About this exercise: Your answer should be a single number: the count of lines in the material below that hold "done".
[Start of section]
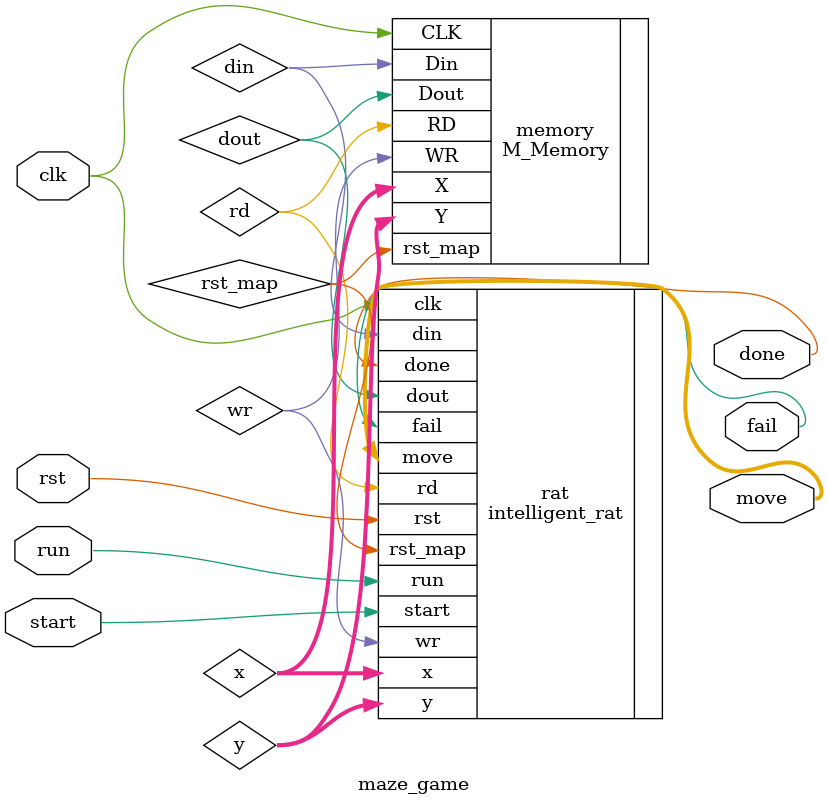
<source format=v>
module maze_game(clk, rst, start, run, fail, done, move);
	input clk, rst, start, run;
	output fail, done;
	output [1:0] move;

	wire dout, din, rd, wr, rst_map;
	wire [3:0] x, y;

intelligent_rat rat(.clk(clk), .rst(rst), .start(start), .run(run),
		.fail(fail), .dout(dout), .done(done), .move(move),
		 .x(x), .y(y), .din(din), .rd(rd), .wr(wr), .rst_map(rst_map));

M_Memory memory(.X(x), .Y(y), .Din(din), .rst_map(rst_map), .RD(rd), .WR(wr), .CLK(clk), .Dout(dout));

endmodule
</source>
[End of section]
Answer box: 3